══ Passage for review

Each pest control method has its advantages and disadvantages. Due to long-term and high-dose use, pests can easily develop resistance to specific pesticides, resulting in pest control failure and pest reemergance. However, other control strategies cannot effectively reduce the number of pests in a short time because of their slow effectiveness. Therefore, how to effectively and reasonably use multiple methods is the best choice for pest control. Based on this, the Food and Agriculture Organization of the United Nations (FAO) proposed the concept of integrated pest management (IPM) [1, 20, 21] and defined it as follows: “IPM is a pest control system that comprehensively considers the population dynamics of the pest and its related environment and uses all appropriate control techniques and methods that work as closely as possible to maintain levels at which pest populations do not cause economic harm.” Both experimentally [22, 23] and theoretically [24, 25], it has been proved that IPM is more practical than the classic approach. This is one of the most useful methods which minimizes damage to individuals and the environment in addressing pest control.

════
══ Information

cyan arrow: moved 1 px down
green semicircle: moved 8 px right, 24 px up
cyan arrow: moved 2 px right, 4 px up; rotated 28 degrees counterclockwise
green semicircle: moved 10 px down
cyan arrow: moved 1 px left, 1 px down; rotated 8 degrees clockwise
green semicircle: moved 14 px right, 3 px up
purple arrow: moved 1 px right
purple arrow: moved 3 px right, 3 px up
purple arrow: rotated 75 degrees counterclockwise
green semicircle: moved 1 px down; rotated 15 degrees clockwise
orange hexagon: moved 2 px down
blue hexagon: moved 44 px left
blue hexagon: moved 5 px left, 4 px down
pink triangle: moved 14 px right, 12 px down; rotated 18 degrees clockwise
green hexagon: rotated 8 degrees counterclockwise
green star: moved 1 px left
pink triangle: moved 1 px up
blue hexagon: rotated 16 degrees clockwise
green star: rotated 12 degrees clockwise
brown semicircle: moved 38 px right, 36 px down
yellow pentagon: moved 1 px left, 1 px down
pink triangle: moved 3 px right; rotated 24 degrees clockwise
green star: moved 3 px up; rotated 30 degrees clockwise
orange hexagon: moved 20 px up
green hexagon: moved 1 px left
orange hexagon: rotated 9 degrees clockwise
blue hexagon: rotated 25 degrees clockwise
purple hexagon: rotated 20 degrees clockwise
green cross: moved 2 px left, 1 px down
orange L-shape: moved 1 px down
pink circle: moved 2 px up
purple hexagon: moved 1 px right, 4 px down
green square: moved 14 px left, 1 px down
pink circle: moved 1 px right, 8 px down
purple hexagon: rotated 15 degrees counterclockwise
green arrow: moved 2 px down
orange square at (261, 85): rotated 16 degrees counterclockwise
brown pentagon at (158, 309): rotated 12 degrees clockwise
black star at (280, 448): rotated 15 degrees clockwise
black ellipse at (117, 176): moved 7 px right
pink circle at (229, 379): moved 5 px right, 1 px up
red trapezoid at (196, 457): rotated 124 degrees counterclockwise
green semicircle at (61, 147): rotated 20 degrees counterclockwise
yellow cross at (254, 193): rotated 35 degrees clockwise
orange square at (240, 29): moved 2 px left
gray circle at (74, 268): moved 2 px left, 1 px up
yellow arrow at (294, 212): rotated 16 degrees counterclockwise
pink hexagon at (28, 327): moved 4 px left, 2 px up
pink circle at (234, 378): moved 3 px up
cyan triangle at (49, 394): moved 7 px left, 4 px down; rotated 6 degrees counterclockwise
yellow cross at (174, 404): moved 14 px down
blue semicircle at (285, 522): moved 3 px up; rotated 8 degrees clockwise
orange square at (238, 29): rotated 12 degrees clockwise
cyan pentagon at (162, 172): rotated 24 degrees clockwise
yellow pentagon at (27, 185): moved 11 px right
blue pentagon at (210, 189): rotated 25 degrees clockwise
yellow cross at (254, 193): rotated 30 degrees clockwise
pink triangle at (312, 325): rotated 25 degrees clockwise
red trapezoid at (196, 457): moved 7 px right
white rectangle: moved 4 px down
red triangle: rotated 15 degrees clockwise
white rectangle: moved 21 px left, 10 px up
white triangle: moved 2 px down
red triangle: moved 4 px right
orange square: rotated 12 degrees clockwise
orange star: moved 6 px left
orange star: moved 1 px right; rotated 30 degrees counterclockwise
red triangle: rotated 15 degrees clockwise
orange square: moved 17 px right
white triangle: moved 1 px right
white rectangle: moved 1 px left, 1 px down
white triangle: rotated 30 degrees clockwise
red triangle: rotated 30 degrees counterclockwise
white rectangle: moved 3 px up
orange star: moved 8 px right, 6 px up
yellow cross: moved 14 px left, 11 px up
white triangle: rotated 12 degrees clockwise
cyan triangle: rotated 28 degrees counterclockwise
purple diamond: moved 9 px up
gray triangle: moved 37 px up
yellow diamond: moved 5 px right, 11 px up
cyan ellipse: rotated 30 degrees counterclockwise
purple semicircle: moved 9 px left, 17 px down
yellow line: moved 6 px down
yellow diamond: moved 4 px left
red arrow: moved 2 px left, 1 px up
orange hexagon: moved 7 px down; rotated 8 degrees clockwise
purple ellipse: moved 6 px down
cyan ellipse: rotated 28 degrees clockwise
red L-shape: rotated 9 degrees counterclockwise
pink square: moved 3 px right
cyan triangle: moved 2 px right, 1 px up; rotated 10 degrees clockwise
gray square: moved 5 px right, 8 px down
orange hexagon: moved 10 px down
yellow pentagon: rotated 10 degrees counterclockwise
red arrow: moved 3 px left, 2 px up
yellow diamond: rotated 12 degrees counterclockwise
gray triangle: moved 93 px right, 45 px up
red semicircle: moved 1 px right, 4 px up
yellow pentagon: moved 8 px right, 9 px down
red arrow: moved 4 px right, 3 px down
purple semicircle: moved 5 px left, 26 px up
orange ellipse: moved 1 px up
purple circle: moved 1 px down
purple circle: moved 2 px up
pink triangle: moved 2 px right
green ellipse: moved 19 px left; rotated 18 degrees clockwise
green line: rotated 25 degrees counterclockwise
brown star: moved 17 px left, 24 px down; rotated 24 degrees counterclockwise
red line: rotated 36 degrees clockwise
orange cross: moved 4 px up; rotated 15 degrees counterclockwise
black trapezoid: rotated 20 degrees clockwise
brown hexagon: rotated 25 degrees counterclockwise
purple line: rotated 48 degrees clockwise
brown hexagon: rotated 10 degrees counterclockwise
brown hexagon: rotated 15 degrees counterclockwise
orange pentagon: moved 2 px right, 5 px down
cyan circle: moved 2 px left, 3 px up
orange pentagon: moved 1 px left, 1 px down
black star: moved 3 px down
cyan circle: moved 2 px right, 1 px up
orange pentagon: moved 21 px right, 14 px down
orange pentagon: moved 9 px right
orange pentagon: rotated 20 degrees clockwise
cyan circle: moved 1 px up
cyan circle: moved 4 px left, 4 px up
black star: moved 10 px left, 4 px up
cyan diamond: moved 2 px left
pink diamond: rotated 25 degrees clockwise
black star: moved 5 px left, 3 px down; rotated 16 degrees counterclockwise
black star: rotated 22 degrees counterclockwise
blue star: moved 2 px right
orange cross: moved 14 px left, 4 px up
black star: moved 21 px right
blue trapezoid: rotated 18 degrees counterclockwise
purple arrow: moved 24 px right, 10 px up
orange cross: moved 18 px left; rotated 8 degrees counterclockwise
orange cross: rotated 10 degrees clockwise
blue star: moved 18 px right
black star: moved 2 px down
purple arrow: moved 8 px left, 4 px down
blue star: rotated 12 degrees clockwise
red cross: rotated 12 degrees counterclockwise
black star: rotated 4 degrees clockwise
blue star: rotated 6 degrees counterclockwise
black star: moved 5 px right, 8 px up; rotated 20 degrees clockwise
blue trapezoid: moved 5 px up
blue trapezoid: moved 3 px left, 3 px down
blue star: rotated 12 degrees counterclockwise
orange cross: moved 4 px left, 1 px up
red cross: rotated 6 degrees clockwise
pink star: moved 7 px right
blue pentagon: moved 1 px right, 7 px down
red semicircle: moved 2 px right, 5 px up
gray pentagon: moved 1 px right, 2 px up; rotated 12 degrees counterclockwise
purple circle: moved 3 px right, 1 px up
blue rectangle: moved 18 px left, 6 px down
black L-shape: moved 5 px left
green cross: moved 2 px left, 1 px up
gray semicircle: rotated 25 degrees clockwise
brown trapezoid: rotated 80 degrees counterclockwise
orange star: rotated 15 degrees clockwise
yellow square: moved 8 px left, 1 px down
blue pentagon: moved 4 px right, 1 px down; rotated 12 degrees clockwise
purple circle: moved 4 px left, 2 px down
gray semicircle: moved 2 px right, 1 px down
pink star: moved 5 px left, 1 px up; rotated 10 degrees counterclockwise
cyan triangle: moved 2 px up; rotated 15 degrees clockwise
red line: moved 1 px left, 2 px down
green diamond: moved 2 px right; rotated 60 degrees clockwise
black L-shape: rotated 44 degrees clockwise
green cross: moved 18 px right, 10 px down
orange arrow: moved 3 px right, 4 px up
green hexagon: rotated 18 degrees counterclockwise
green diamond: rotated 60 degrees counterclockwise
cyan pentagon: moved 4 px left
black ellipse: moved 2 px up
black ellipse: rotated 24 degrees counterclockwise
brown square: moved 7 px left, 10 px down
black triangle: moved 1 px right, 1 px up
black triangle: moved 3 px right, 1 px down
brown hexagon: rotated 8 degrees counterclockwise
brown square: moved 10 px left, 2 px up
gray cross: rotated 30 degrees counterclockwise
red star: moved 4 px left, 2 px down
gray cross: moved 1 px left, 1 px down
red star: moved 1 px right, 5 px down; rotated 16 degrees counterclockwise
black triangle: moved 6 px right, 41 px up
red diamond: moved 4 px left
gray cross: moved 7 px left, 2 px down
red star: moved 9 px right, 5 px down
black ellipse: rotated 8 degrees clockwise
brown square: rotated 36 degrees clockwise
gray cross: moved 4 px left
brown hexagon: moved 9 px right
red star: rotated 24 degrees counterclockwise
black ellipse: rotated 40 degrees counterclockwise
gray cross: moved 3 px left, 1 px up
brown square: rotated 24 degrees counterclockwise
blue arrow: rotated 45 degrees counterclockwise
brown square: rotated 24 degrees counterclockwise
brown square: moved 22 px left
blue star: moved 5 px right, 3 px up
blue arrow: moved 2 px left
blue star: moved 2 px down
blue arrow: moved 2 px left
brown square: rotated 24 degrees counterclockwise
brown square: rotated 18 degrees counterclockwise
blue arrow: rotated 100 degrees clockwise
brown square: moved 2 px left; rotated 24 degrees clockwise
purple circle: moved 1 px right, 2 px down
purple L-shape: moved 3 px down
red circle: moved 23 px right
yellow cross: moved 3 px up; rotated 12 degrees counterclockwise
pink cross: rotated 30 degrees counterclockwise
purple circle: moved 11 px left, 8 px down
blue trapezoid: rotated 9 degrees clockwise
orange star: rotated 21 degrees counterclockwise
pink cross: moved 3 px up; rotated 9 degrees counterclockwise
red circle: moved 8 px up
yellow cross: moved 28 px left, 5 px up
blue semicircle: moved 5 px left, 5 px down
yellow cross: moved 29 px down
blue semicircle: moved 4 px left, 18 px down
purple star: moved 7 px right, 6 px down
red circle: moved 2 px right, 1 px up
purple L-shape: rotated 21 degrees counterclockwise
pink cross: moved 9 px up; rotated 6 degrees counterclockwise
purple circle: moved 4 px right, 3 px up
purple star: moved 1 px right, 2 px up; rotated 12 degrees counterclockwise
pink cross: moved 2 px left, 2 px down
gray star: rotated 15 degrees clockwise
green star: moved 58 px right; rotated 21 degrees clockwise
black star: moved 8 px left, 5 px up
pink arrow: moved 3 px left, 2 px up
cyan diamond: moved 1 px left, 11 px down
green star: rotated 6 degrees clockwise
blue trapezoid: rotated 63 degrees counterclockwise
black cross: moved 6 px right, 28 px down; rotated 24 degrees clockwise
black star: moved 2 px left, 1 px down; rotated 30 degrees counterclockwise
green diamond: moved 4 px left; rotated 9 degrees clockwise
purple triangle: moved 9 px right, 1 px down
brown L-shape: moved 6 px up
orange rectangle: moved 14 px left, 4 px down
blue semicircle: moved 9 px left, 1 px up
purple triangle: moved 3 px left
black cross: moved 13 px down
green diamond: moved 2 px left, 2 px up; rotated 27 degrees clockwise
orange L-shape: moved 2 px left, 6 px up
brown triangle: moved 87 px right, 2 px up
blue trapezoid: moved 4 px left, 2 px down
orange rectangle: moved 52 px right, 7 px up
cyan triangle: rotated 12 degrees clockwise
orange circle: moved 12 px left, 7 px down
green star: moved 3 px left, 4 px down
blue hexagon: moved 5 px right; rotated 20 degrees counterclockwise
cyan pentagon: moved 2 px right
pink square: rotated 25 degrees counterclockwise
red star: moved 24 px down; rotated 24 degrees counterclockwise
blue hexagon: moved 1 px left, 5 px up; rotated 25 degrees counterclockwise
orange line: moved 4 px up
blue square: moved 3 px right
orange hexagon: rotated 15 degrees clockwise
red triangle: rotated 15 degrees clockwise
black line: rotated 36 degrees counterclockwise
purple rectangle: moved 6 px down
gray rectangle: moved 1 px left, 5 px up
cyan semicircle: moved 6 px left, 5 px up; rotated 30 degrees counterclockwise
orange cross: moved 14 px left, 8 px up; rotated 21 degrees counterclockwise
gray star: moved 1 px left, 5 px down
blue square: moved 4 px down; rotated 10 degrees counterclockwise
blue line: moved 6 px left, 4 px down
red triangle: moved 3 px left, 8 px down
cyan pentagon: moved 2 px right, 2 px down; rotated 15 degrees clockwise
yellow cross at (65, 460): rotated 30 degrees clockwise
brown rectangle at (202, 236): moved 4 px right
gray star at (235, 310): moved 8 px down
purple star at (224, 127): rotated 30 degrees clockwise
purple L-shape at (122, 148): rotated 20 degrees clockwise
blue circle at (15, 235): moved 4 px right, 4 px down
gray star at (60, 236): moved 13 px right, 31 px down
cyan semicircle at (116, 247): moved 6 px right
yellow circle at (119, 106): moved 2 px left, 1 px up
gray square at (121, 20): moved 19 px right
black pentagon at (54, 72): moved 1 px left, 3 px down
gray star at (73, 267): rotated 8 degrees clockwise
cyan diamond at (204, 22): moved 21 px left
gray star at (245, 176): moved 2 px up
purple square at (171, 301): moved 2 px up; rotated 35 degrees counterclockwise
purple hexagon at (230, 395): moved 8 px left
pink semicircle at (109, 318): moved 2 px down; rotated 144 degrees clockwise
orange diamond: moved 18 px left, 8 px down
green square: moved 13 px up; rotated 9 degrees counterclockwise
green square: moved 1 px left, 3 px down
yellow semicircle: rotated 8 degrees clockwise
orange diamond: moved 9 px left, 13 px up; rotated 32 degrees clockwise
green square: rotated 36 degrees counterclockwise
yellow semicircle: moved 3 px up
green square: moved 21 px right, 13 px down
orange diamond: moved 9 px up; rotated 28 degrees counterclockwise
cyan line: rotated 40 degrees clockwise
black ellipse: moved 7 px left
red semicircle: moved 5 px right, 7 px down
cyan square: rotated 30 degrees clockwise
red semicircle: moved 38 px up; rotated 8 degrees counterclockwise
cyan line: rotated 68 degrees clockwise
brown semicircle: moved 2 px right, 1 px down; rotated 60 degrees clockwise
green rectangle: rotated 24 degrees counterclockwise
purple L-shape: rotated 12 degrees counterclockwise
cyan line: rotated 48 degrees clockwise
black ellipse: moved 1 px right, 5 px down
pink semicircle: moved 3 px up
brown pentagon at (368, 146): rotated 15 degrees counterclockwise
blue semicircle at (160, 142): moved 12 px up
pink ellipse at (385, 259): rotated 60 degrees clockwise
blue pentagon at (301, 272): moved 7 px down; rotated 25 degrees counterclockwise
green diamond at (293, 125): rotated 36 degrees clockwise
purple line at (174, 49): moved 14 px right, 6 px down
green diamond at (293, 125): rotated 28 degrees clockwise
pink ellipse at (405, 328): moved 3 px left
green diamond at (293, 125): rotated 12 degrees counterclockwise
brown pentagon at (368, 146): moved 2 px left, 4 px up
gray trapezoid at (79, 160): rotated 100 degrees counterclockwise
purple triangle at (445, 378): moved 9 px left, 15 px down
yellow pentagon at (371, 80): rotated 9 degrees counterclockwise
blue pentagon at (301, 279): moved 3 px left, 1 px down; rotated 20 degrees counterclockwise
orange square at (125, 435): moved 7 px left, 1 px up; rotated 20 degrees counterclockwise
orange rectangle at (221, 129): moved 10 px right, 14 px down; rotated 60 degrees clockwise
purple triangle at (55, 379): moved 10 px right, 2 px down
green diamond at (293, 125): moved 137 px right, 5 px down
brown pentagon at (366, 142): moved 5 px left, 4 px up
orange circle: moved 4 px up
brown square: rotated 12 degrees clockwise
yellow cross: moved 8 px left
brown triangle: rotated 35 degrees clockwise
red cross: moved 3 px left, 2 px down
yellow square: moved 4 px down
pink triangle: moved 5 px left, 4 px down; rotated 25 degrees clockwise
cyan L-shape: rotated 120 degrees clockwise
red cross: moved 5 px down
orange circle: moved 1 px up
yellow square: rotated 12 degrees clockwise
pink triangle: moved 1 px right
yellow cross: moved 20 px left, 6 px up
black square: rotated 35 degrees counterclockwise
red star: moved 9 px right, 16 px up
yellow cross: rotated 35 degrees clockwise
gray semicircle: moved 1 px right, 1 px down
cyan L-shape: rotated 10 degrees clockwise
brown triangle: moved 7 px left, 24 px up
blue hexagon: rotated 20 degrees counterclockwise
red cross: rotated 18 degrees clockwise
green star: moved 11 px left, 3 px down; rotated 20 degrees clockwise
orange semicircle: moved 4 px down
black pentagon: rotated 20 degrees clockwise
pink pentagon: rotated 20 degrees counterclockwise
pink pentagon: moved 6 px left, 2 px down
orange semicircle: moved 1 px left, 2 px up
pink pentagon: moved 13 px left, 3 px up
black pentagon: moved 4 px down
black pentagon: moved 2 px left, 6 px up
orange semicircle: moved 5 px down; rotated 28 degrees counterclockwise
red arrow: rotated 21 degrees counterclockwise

════

### Brief
From the passage on integrated pest management, list every reference number that appears inside square brackets, in the order they occur.

### Exercise result
1, 20, 21, 22, 23, 24, 25